Through studying the Certificate III in Allied Health Assistance, the school-based trainees will be instantly employable after graduation in a range of emerging assistance roles, such as in hospitals, medical or dental practices, schools or community health centres, where assistants undertake further training and work under the supervision of allied health professionals.
The qualification is also a pathway into a range of health degrees at Southern Cross University, for students who want to pursue careers across disciplines such as Occupational Therapy, Speech Pathology, Biomedical Science, Nursing, Osteopathy, Exercise Science, Psychology, Social Work and Community Welfare. Midwifery is also available, with an additional interview process.
“Southern Cross University is committed to supporting growth of Indigenous representation in the workforce across all health disciplines. We were very pleased to sign our Memorandum of Understanding with IAHA last month, following more than a year of planning for the National Academy. Students in the National Academy will gain workforce experience with local health service providers, including at Southern Cross University’s own Health Clinic at Lismore campus alongside University students undertaking their professional training,” Professor Yoxall said.
“This is a brilliant opportunity, with Southern Cross the first University in NSW to facilitate an IAHA National Aboriginal and Torres Strait Islander Health Academy.
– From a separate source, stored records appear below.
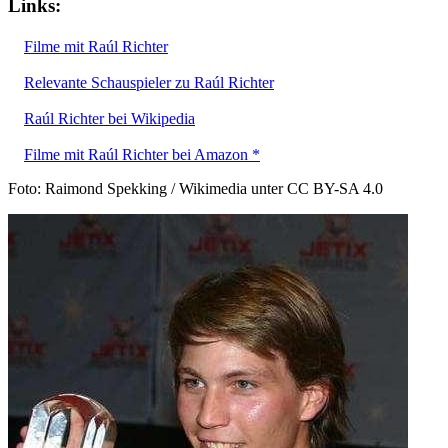
Links:
Filme mit Raúl Richter
Relevante Schauspieler zu Raúl Richter
Raúl Richter bei Wikipedia
Filme mit Raúl Richter bei Amazon *
Foto: Raimond Spekking / Wikimedia unter CC BY-SA 4.0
Others are currently located in Darwin and Brisbane.”
Local Health District Associate Director Aboriginal Health Kirsty Glanville said the Academy in the Northern Rivers is unique to others around the country, being the first to have direct engagement with the Aboriginal Community Controlled sector.
“This partnership highlights the very important role Aboriginal Medical Services provide in our communities in improving the health outcomes for Aboriginal communities and empowering people to take an active role in their health journey,” Ms Glanville said.
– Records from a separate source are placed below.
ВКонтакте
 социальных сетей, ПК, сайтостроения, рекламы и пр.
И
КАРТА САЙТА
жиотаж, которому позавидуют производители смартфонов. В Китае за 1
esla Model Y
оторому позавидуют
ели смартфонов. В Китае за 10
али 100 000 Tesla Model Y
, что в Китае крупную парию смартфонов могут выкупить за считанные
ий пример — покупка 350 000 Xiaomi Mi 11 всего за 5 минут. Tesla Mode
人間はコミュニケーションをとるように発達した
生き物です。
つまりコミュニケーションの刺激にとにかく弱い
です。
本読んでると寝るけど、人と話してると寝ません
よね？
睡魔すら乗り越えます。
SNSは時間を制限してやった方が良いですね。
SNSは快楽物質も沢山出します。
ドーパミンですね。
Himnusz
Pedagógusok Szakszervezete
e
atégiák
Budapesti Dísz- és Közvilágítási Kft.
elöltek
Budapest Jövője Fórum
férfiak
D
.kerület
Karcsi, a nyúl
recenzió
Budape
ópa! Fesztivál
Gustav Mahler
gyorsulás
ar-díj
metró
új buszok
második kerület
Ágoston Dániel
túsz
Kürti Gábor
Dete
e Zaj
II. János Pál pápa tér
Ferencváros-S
Donna Murray IAHA Chief Executive Officer said: “The IAHA National Academy provides our young people with the opportunity to take control of their futures – to believe in themselves – and to understand that they have a crucial role to play in improving the health of their people and communities”.
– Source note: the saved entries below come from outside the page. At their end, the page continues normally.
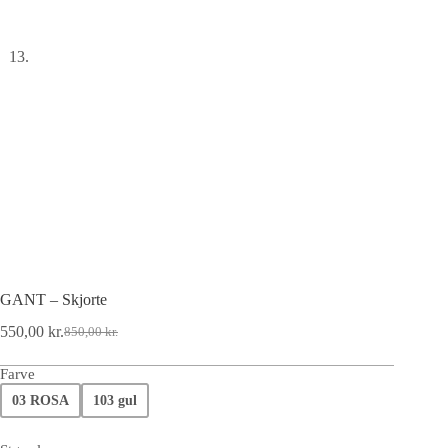
GANT – Skjorte
550,00
kr.
850,00
kr.
Farve
03 ROSA
103 gul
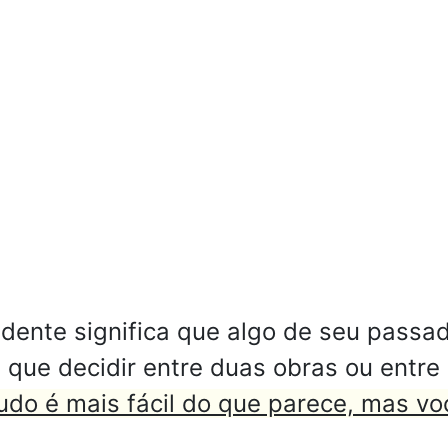
ente significa que algo de seu passa
á que decidir entre duas obras ou entr
udo é mais fácil do que parece, mas vo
Current Year 12 students who have missed the cut-off for this senior school opportunity can still apply for a range of degrees at Southern Cross. If students do not receive the ATAR (or Star Early Offer) required to study their desired degree, other pathways to study at Southern Cross University include the free six-week Transition to Uni course which starts in January 2022, and other diplomas and short courses, including in allied health. Successful completion of Transition to Uni guarantees entry into any Southern Cross University course (excluding Midwifery which requires an additional interview).